William Ely (divine)
William Ely (died 1609), was an English Roman Catholic divine.
Ely, brother of Dr. Humphrey Ely, was born in Herefordshire, and educated at Brasenose College, Oxford. He graduated B.A. in 1546, and M.A. in 1549. In 1552 he was appointed one of the clerks of the market. When Thomas Cranmer was brought to the stake to be burnt at Oxford, he took leave of some of his friends standing by, and seeing Ely among them went to shake him by the hand, but the latter, drawing back, said it was not lawful to salute heretics, especially one who falsely returned to the opinions he had forsworn.
Ely entered into holy orders, supplicated for the degree of B.D. 21 June 1557, and had a preaching licence under the seal of the university 25 November 1558. He was always a Catholic at heart, though he conformed for a while "in hopes that things would take another turn." In 1559 he was appointed the second president of St John's College, Oxford, by Sir Thomas White, its founder, but about 1563 he was removed from that office on account of his refusal to acknowledge the supremacy of the queen over the church of England.

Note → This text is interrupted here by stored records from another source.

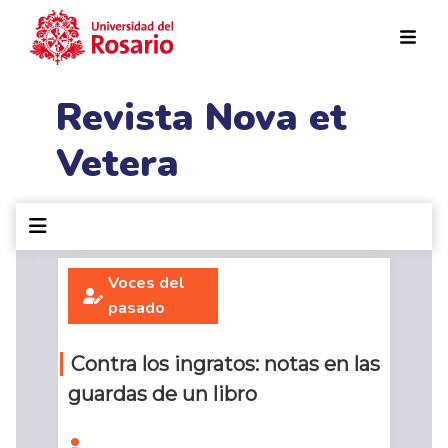
Pasar al contenido principal
Revista Nova et
Vetera
Voces del
pasado
Contra los ingratos: notas en las
guardas de un libro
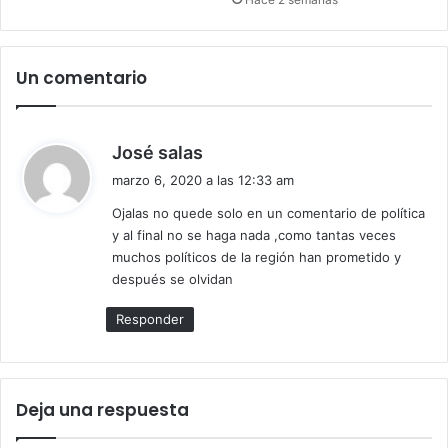
Un comentario
d
José salas
i
marzo 6, 2020 a las 12:33 am
c
Ojalas no quede solo en un comentario de política
e
y al final no se haga nada ,como tantas veces
:
muchos políticos de la región han prometido y
después se olvidan
Responder
Deja una respuesta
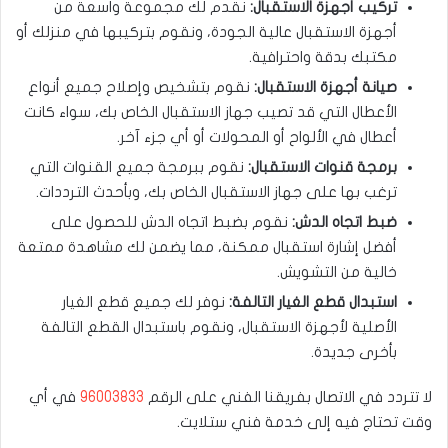
تركيب أجهزة الاستقبال:
نقدم لك مجموعة واسعة من
أجهزة الاستقبال عالية الجودة، ونقوم بتركيبها في منزلك أو
مكتبك بدقة واحترافية.
صيانة أجهزة الاستقبال:
نقوم بتشخيص وإصلاح جميع أنواع
الأعطال التي قد تصيب جهاز الاستقبال الخاص بك، سواء كانت
أعطال في الألواح أو المحولات أو أي جزء آخر.
برمجة قنوات الاستقبال:
نقوم ببرمجة جميع القنوات التي
ترغب بها على جهاز الاستقبال الخاص بك، وبأحدث الترددات.
ضبط اتجاه الدش:
نقوم بضبط اتجاه الدش للحصول على
أفضل إشارة استقبال ممكنة، مما يضمن لك مشاهدة ممتعة
خالية من التشويش.
استبدال قطع الغيار التالفة:
نوفر لك جميع قطع الغيار
الأصلية لأجهزة الاستقبال، ونقوم باستبدال القطع التالفة
بأخرى جديدة.
لا تتردد في الاتصال بفريقنا الفني على الرقم
96003833
في أي
وقت تحتاج فيه إلى خدمة فني ستلايت.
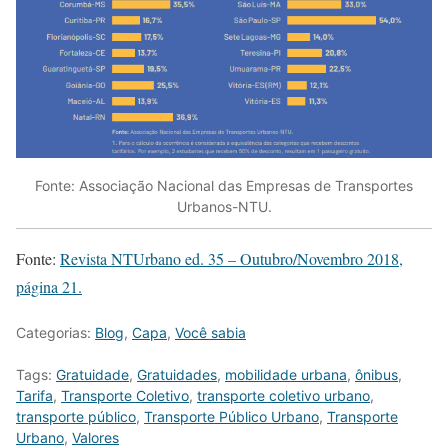
Fonte: Associação Nacional das Empresas de Transportes
Urbanos-NTU.
Fonte:
Revista NTUrbano ed. 35 – Outubro/Novembro 2018,
página 21.
Categorias:
Blog
,
Capa
,
Você sabia
Tags:
Gratuidade
,
Gratuidades
,
mobilidade urbana
,
ônibus
,
Tarifa
,
Transporte Coletivo
,
transporte coletivo urbano
,
transporte público
,
Transporte Público Urbano
,
Transporte
Urbano
,
Valores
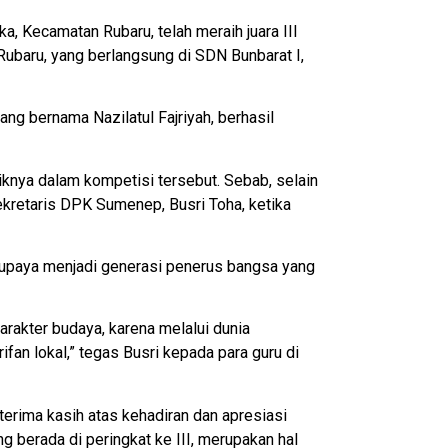
Kecamatan Rubaru, telah meraih juara III
Rubaru, yang berlangsung di SDN Bunbarat I,
ng bernama Nazilatul Fajriyah, berhasil
knya dalam kompetisi tersebut. Sebab, selain
ekretaris DPK Sumenep, Busri Toha, ketika
upaya menjadi generasi penerus bangsa yang
rakter budaya, karena melalui dunia
an lokal,” tegas Busri kepada para guru di
erima kasih atas kehadiran dan apresiasi
berada di peringkat ke III, merupakan hal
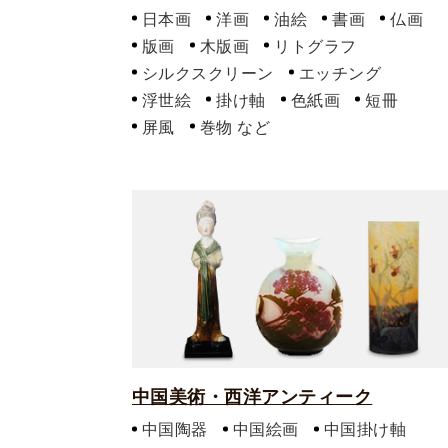
日本画
洋画
油絵
書画
仏画
版画
木版画
リトグラフ
シルクスクリーン
エッチング
浮世絵
掛け軸
色紙画
短冊
屏風
巻物
中国美術・西洋アンティーク
中国陶器
中国絵画
中国掛け軸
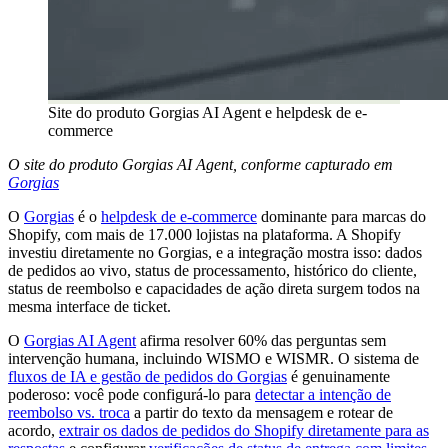
Site do produto Gorgias AI Agent e helpdesk de e-
commerce
O site do produto Gorgias AI Agent, conforme capturado em
Gorgias
O
Gorgias
é o
helpdesk de e-commerce
dominante para marcas do
Shopify, com mais de 17.000 lojistas na plataforma. A Shopify
investiu diretamente no Gorgias, e a integração mostra isso: dados
de pedidos ao vivo, status de processamento, histórico do cliente,
status de reembolso e capacidades de ação direta surgem todos na
mesma interface de ticket.
O
Gorgias AI Agent
afirma resolver 60% das perguntas sem
intervenção humana, incluindo WISMO e WISMR. O sistema de
fluxos de IA e gestão de pedidos do Gorgias
é genuinamente
poderoso: você pode configurá-lo para
detectar a intenção de
reembolso vs. troca
a partir do texto da mensagem e rotear de
acordo,
extrair os dados de pedidos do Shopify diretamente para as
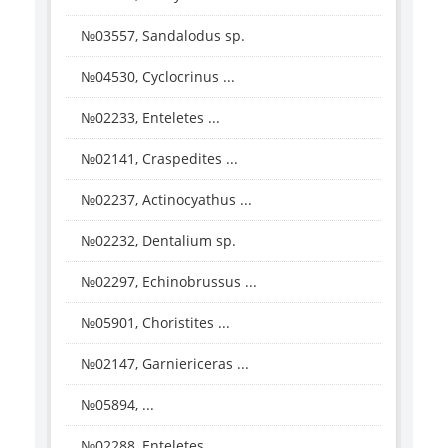
№03557, Sandalodus sp.
№04530, Cyclocrinus ...
№02233, Enteletes ...
№02141, Craspedites ...
№02237, Actinocyathus ...
№02232, Dentalium sp.
№02297, Echinobrussus ...
№05901, Choristites ...
№02147, Garniericeras ...
№05894, ...
№02288, Enteletes ...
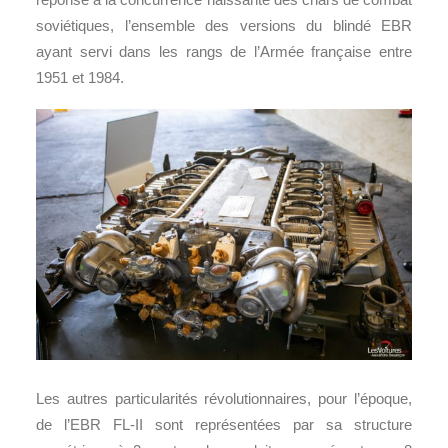
soviétiques, l’ensemble des versions du blindé EBR
ayant servi dans les rangs de l’Armée française entre
1951 et 1984.
Les autres particularités révolutionnaires, pour l’époque,
de l’EBR FL-II sont représentées par sa structure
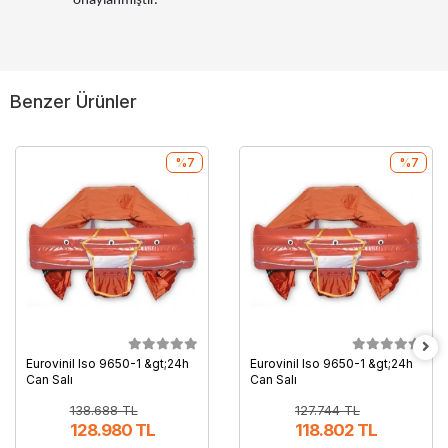
onaylanmıştır.
Benzer Ürünler
%7
%7
Eurovinil Iso 9650-1 &gt;24h
Eurovinil Iso 9650-1 &gt;24h
Can Salı
Can Salı
138.688 TL
127.744 TL
128.980 TL
118.802 TL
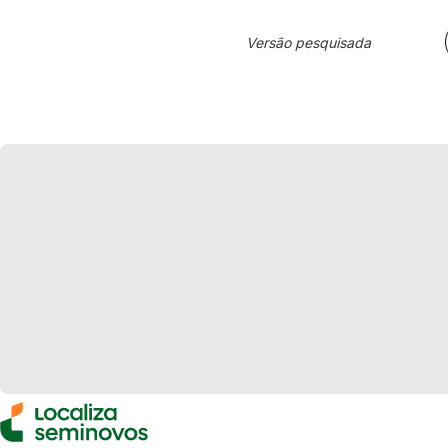
Versão pesquisada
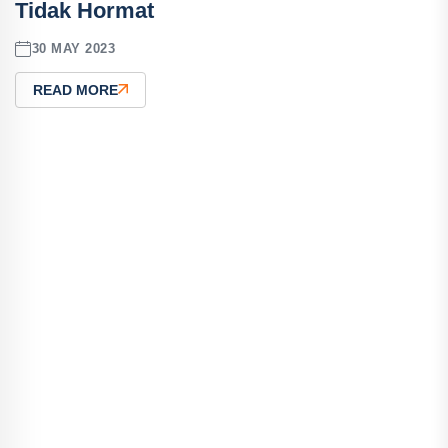
Tidak Hormat
30 MAY 2023
READ MORE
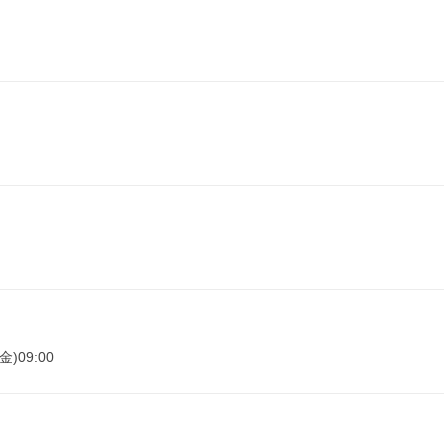
金)09:00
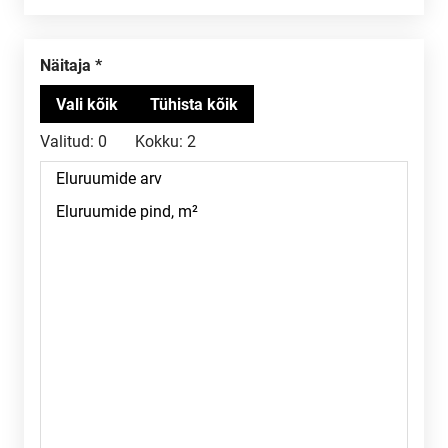
Näitaja
Valitud:
0
Kokku:
2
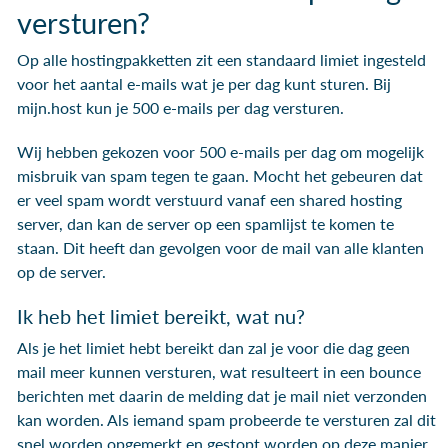
versturen?
Op alle hostingpakketten zit een standaard limiet ingesteld
voor het aantal e-mails wat je per dag kunt sturen. Bij
mijn.host kun je 500 e-mails per dag versturen.
Wij hebben gekozen voor 500 e-mails per dag om mogelijk
misbruik van spam tegen te gaan. Mocht het gebeuren dat
er veel spam wordt verstuurd vanaf een shared hosting
server, dan kan de server op een spamlijst te komen te
staan. Dit heeft dan gevolgen voor de mail van alle klanten
op de server.
Ik heb het limiet bereikt, wat nu?
Als je het limiet hebt bereikt dan zal je voor die dag geen
mail meer kunnen versturen, wat resulteert in een bounce
berichten met daarin de melding dat je mail niet verzonden
kan worden. Als iemand spam probeerde te versturen zal dit
snel worden opgemerkt en gestopt worden op deze manier.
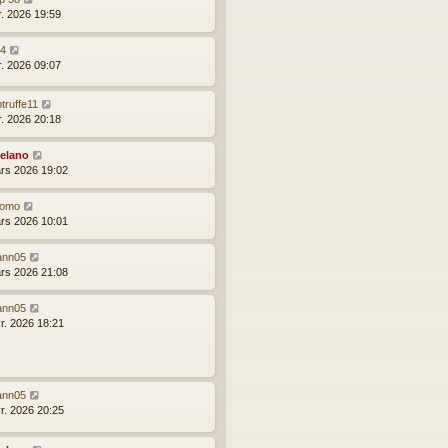
r. 2026 19:59
24
r. 2026 09:07
truffe11
r. 2026 20:18
elano
rs 2026 19:02
omo
rs 2026 10:01
ann05
rs 2026 21:08
ann05
vr. 2026 18:21
ann05
vr. 2026 20:25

Thereupon he retired to the continent, and on his return became a laborious missioner in his own county of Hereford. At length being apprehended he was committed to Hereford gaol, where he spent the remainder of his life. In a report sent to the privy council in 1605 the high sheriff of Herefordshire says: "Mr. Elie, a prisoner there [at Hereford], is a setter forward of their [the jesuits'] desperate designs with all his might, having such liberty as that he rideth up and down the country as he listes."
He died in the prison at a great age in 1609, "being then accounted by those of his persuasion a most holy confessor." Dodd says that "his years and strictness of his morals made him both fear'd and respected, not only by those of his own persuasion, but by most others: who never durst utter anything unbecoming a christian in his presence."